Survey Led by Rosenbluth Sheds New Light on Women’s Issues in Workforce

April 10, 2017

A major Yale-coordinated survey released last month points to several factors affecting women’s careers around the world. Led by Frances Rosenbluth, together with two Ph.D. candidates, Gareth Nellis and Michael Weaver, Women in the Global Workforce was the second annual survey of the Global Network for Advanced Management. Its goal: to illuminate the driving forces behind continued underrepresentation of women in business leadership ranks.

During an interview in her office on Hillhouse Avenue, Rosenbluth (the Damon Wells Professor of Political Science and a member of the FAS faculty since 1994) explained that the survey—reaching nearly 5,000 respondents from more than 100 countries—provided an opportunity for inquiry that was “scientifically more robust” than would otherwise have been possible.

The survey participants comprised students and alumni from 28 business schools in the Global Network (of which the Yale School of Management is a founding member), and their responses showed that certain issues hindering women’s professional advancement are consistent independent of cultural or national background. As Elizabeth Wilkinson, associate director of global initiatives at the School of Management, described it, the survey “lets us look at the issue globally.”

On March 8, in a webinar simulcast to an audience in 43 countries, Rosenbluth took part in a panel—moderated by Della Bradshaw of the Financial Times and including faculty participants from three different continents—to discuss the outcomes. As Alan Gerber, FAS dean of social sciences and the Charles C. & Dorathea S. Dilley Professor of Political Science, noted, “It is always exciting when an exceptional member of our outstanding faculty collaborates with fellow scholars and shares her insights on the world stage. Frances Rosenbluth’s insightful research is of broad interest and her valuable work merits wide attention.”

There are, Rosenbluth said, “three key striking findings” from the survey data. First is the statistical discrimination that stems from imperfect measures of workplace productivity. When asked to compare hypothetical employees according to a given set of traits, survey respondents showed no bias based on gender. Yet they were 36 percent more likely to recommend for promotion an employee available to work around the clock. Time, as the saying, goes, is money. Because women, in most societies, are responsible for a larger share of household and family work, the expectation of availability at all hours “can be as starkly negative for women as if employers were biased against women,” the survey report states.

However, when presented with information on the candidates’ levels of productivity in their job performance, respondents no longer gave weight to off-hours availability. Round-the-clock access to an employee’s time is, as Rosenbluth describes it, a “noisy signal” often used as a proxy for productivity in the absence of better measures. This tendency, the report notes, is “costly not only to women, but also to men who may prefer a better career, family or work-life balance.”

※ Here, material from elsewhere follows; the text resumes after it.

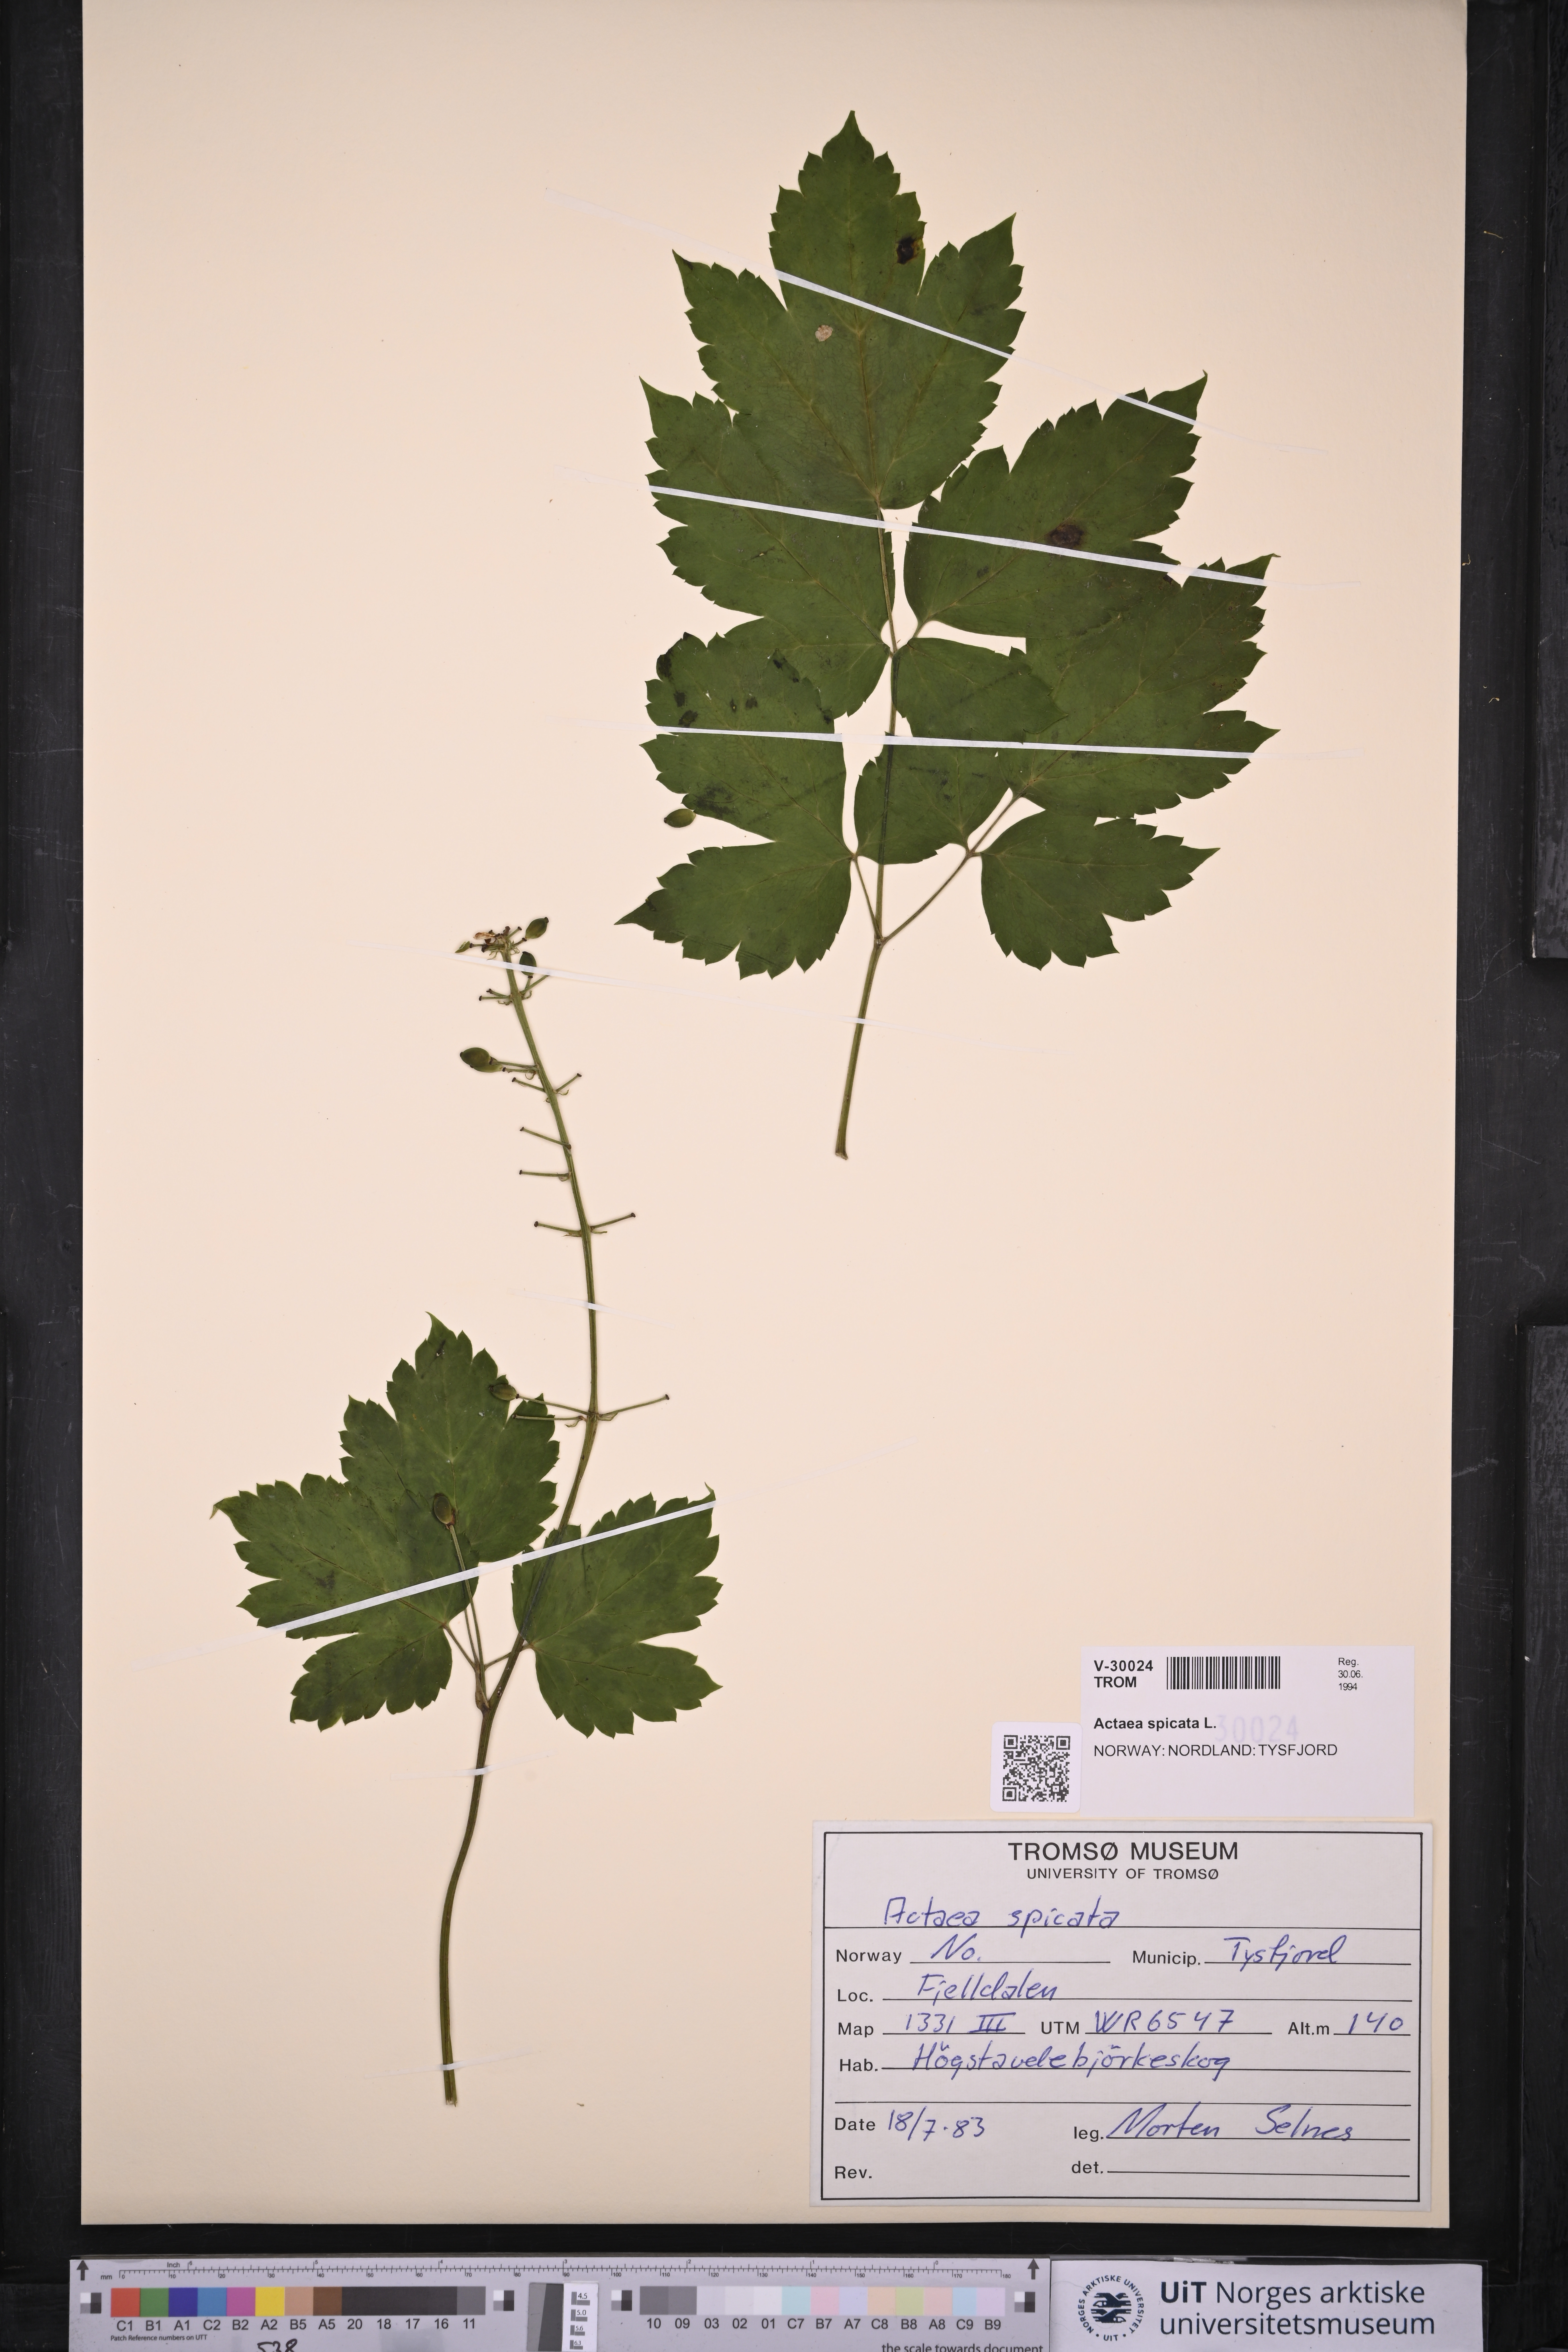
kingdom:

Survey participants believed that assertive individuals (regardless of gender) are more likely to advance in their careers than those with more reserved personalities. This preference was universal, but the respondents’ views on assertiveness varied widely across cultures. This means that in many cases, according to the report, “professional women face a trade-off: the very characteristic that helps them at work may harm them in their social relationships.” Respondents also voiced a belief that senior management expects mothers to handle a disproportionate amount (65 percent) of child care duties—a perception that (whether accurate or not) can be harmful to women’s advancement while also pulling men back into stereotypical roles.

Although the findings do not yield immediate solutions to the problem of gender imbalance in the workforce, Rosenbluth said, they do indicate areas for further investigation and action. During the spring recess, she presented the initial research at a seminar series in Paris sponsored by the Organisation for Economic Co-operation and Development. Her talk, “Sex, Markets, and Power: Why Time is Money, and What to Do About It,” focused on the persistence of gender inequality in politics and economics and pointed to potential policy solutions that would incentivize firms to eliminate statistical discrimination.

Wilkinson, at the Yale School of Management, said that one goal of the annual Global Network survey is to help shape future programming for students. A webinar viewing party on campus (from which Rosenbluth participated in the live panel discussion) was well attended by students, who expressed interest in course topics that would help spur concrete action toward equal representation of women in the workforce. Meanwhile, together with Nellis and Weaver, Rosenbluth will use the data generated by the survey to produce an article for publication in an interdisciplinary outlet, likely at the intersection of politics, economics, sociology, and business—one that “will appreciate the innovative design and very strong findings” made possible by the survey method.

“Frances Rosenbluth has long been recognized—at and far beyond Yale—for her path-breaking research on the political economy of gender,” said FAS Dean Tamar Gendler, the Vincent J. Scully Professor of Philosophy and a professor of psychology and of cognitive science. “We can all look forward to following both the scholarly evolution and the applied impact of her current undertaking in this crucial area of investigation.”